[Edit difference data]
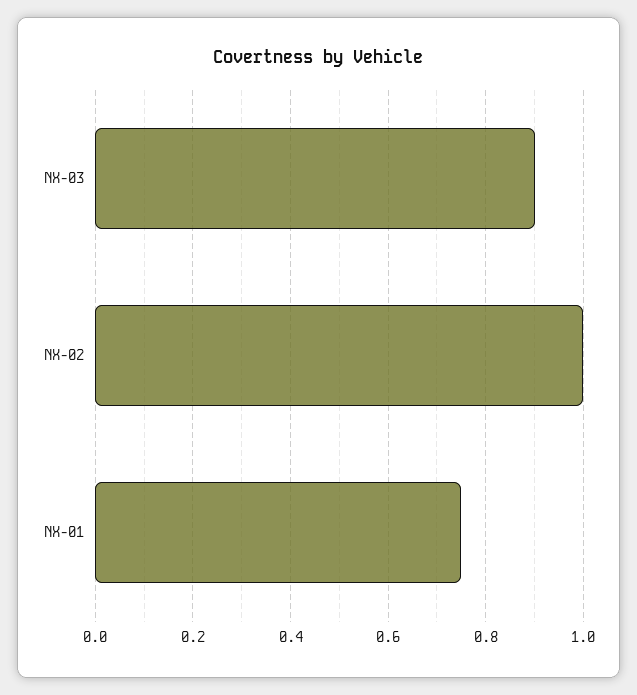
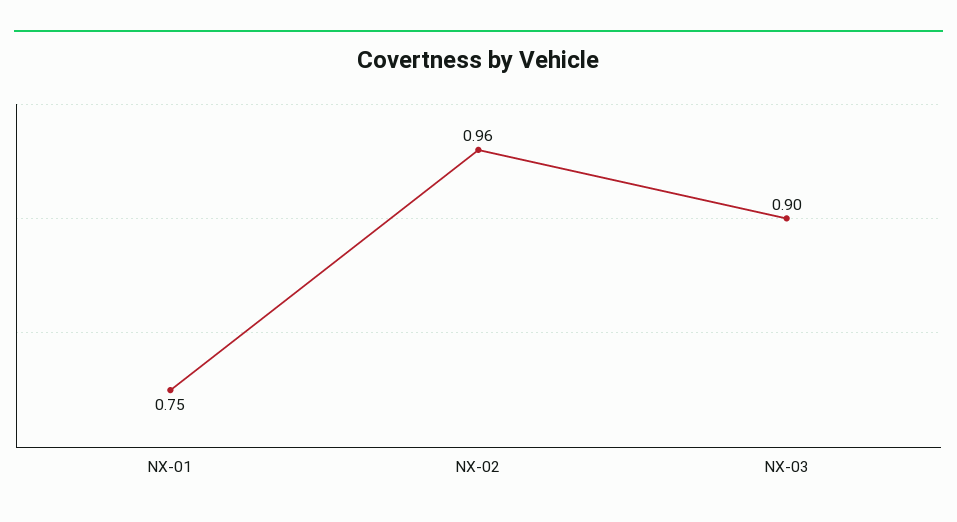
  {
    "NX-03": 0.9,
-   "NX-02": 1,
+   "NX-02": 0.96,
    "NX-01": 0.75
  }

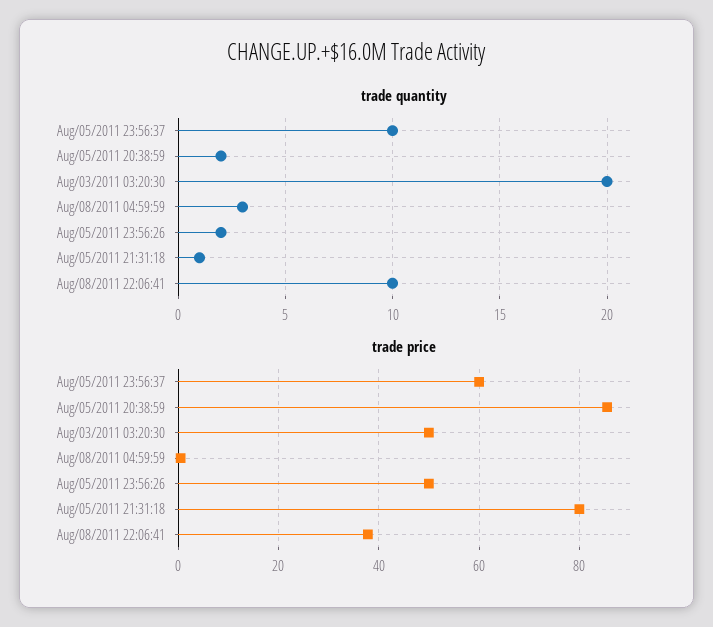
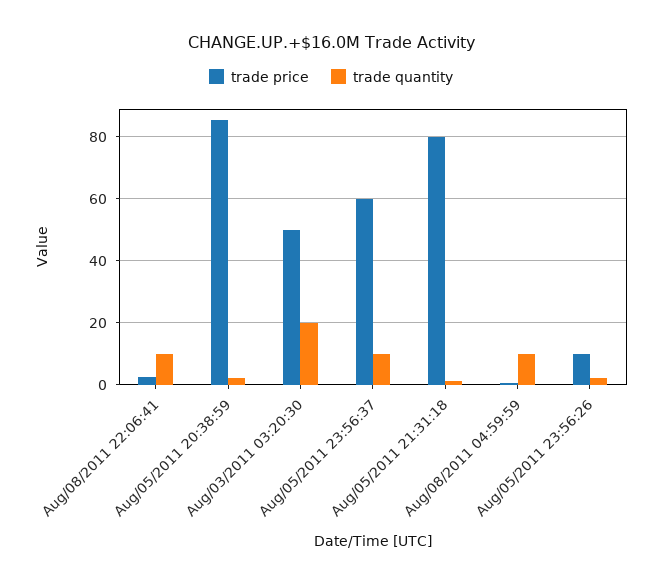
  {
    "trade quantity": {
      "Aug/05/2011 23:56:37": 10,
      "Aug/05/2011 20:38:59": 2,
      "Aug/03/2011 03:20:30": 20,
-     "Aug/08/2011 04:59:59": 3,
+     "Aug/08/2011 04:59:59": 10,
      "Aug/05/2011 23:56:26": 2,
      "Aug/05/2011 21:31:18": 1,
      "Aug/08/2011 22:06:41": 10
    },
    "trade price": {
      "Aug/05/2011 23:56:37": 60,
      "Aug/05/2011 20:38:59": 86,
      "Aug/03/2011 03:20:30": 50,
      "Aug/08/2011 04:59:59": 0,
-     "Aug/05/2011 23:56:26": 50,
+     "Aug/05/2011 23:56:26": 10,
      "Aug/05/2011 21:31:18": 80,
-     "Aug/08/2011 22:06:41": 38
+     "Aug/08/2011 22:06:41": 2
    }
  }

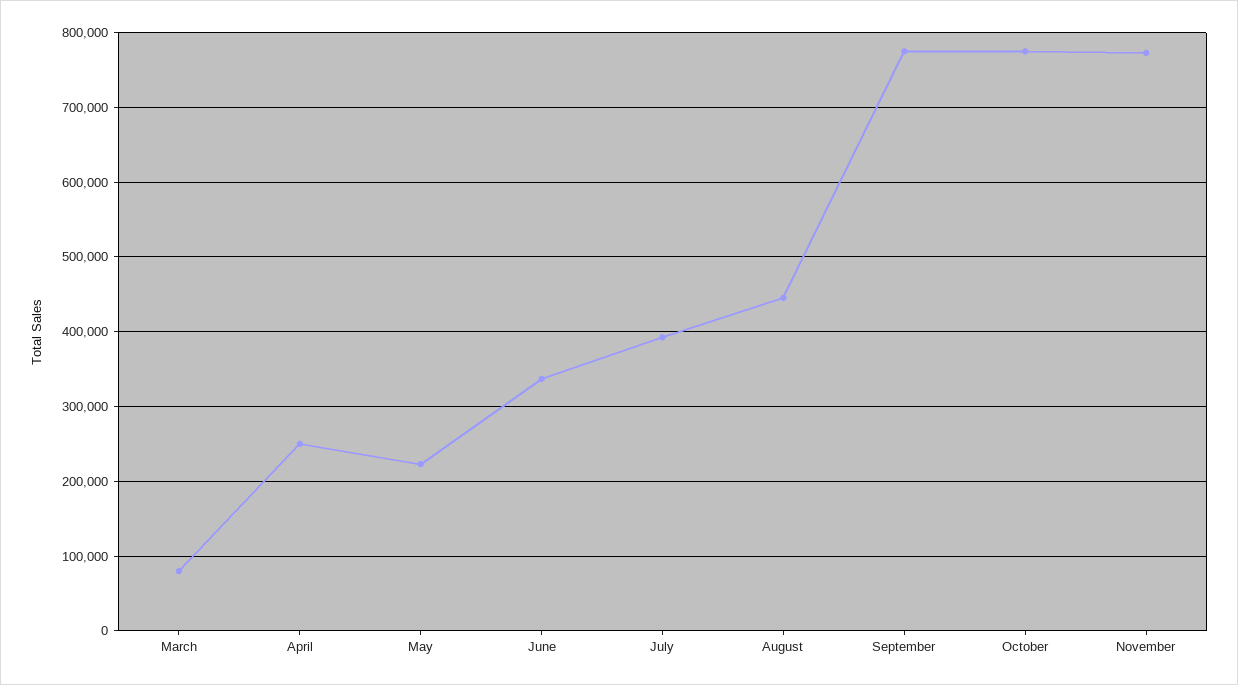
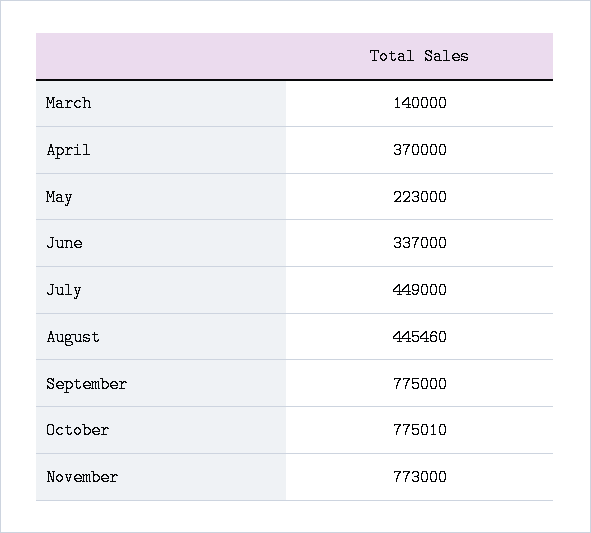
  {
-   "March": 80000,
+   "March": 140000,
-   "April": 250000,
+   "April": 370000,
    "May": 223000,
    "June": 337000,
-   "July": 390000,
+   "July": 449000,
    "August": 445460,
    "September": 775000,
    "October": 775010,
    "November": 773000
  }

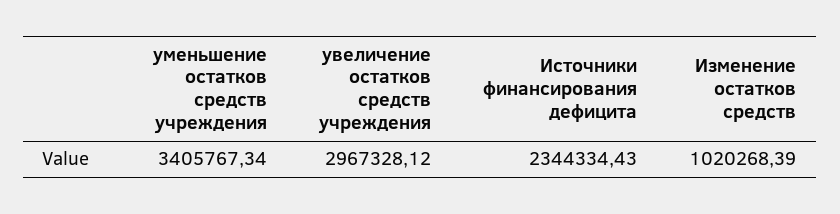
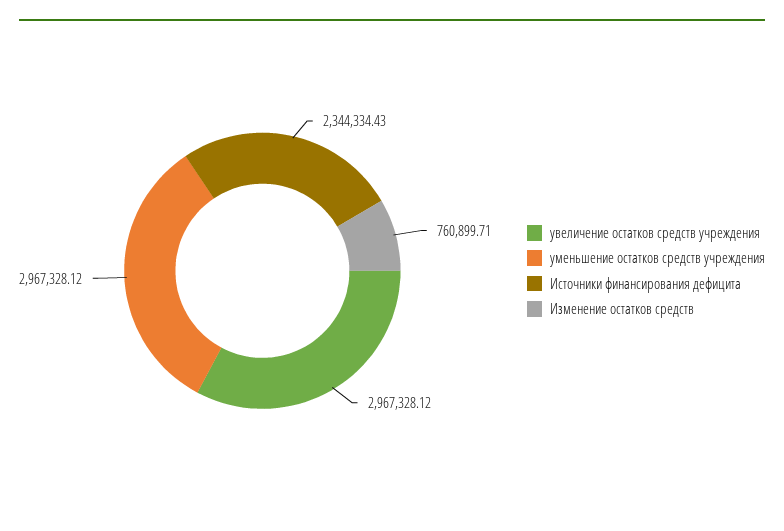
  {
-   "уменьшение остатков средств учреждения": 3405767.34,
+   "уменьшение остатков средств учреждения": 2967328.12,
    "увеличение остатков средств учреждения": 2967328.12,
    "Источники финансирования дефицита": 2344334.43,
-   "Изменение остатков средств": 1020268.39
+   "Изменение остатков средств": 760899.71
  }

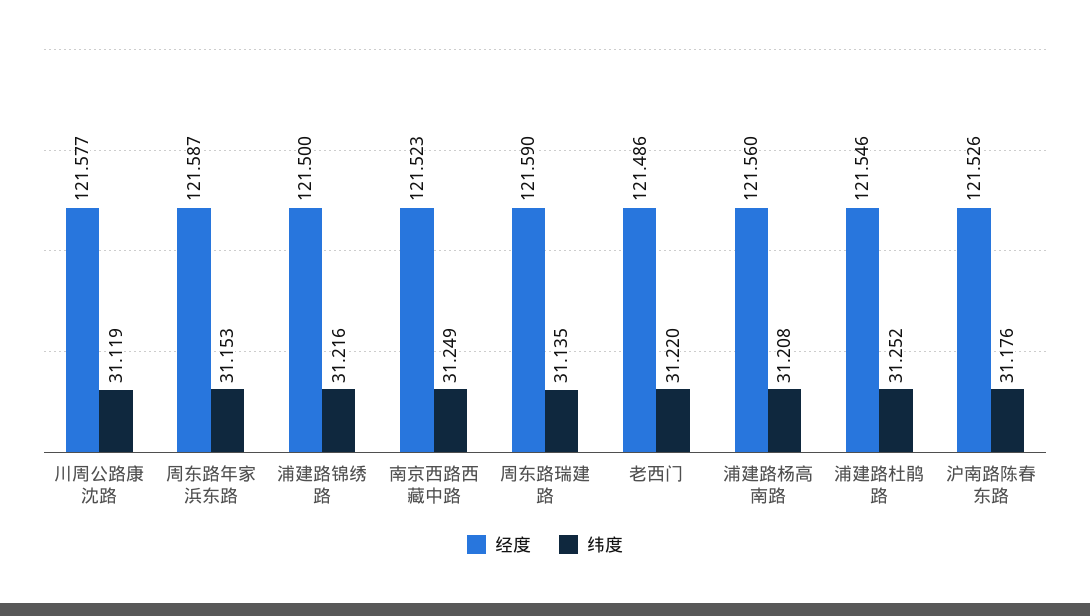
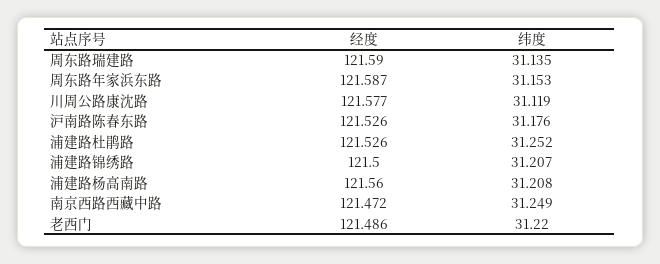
  {
    "经度": {
      "川周公路康沈路": 121.577,
      "周东路年家浜东路": 121.587,
      "浦建路锦绣路": 121.5,
-     "南京西路西藏中路": 121.523,
+     "南京西路西藏中路": 121.472,
      "周东路瑞建路": 121.59,
      "老西门": 121.486,
      "浦建路杨高南路": 121.56,
-     "浦建路杜鹃路": 121.546,
+     "浦建路杜鹃路": 121.526,
      "沪南路陈春东路": 121.526
    },
    "纬度": {
      "川周公路康沈路": 31.119,
      "周东路年家浜东路": 31.153,
-     "浦建路锦绣路": 31.216,
+     "浦建路锦绣路": 31.207,
      "南京西路西藏中路": 31.249,
      "周东路瑞建路": 31.135,
      "老西门": 31.22,
      "浦建路杨高南路": 31.208,
      "浦建路杜鹃路": 31.252,
      "沪南路陈春东路": 31.176
    }
  }

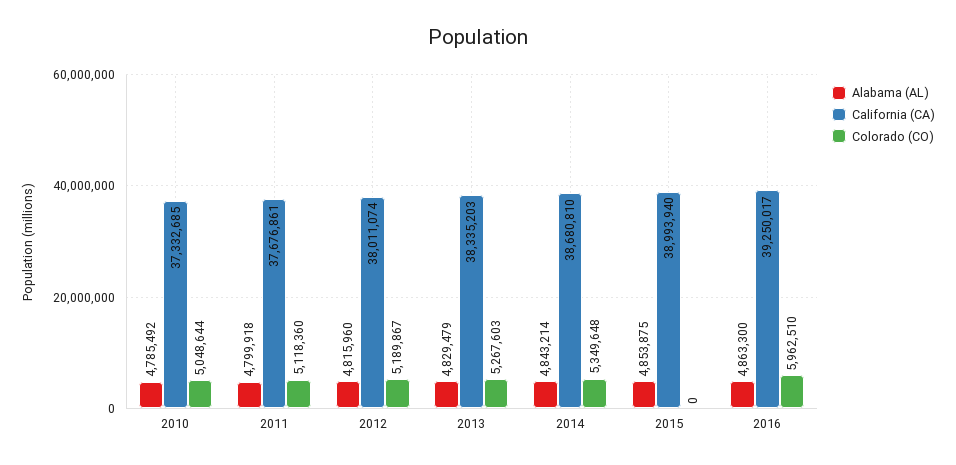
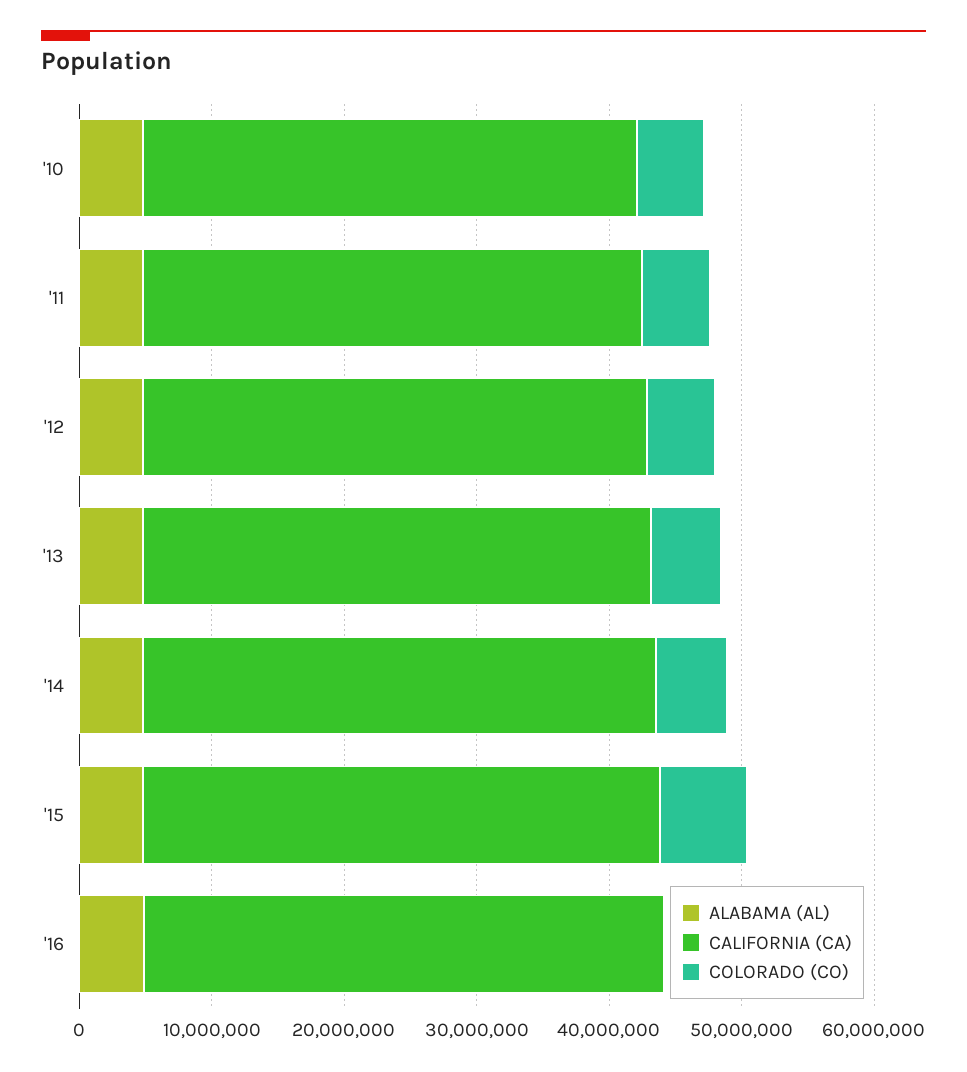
  {
    "Alabama (AL)": {
      "2010": 4785492,
      "2011": 4799918,
      "2012": 4815960,
      "2013": 4829479,
      "2014": 4843214,
      "2015": 4853875,
      "2016": 4863300
    },
    "California (CA)": {
      "2010": 37332685,
      "2011": 37676861,
      "2012": 38011074,
      "2013": 38335203,
      "2014": 38680810,
      "2015": 38993940,
      "2016": 39250017
    },
    "Colorado (CO)": {
      "2010": 5048644,
      "2011": 5118360,
      "2012": 5189867,
      "2013": 5267603,
      "2014": 5349648,
-     "2015": 0,
+     "2015": 6000000,
-     "2016": 5962510
+     "2016": 0
    }
  }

§ **Work to complete**: Count the lines above that contain "учреждения" and reply with the figure alone.

§ **Answer to the problem**: 3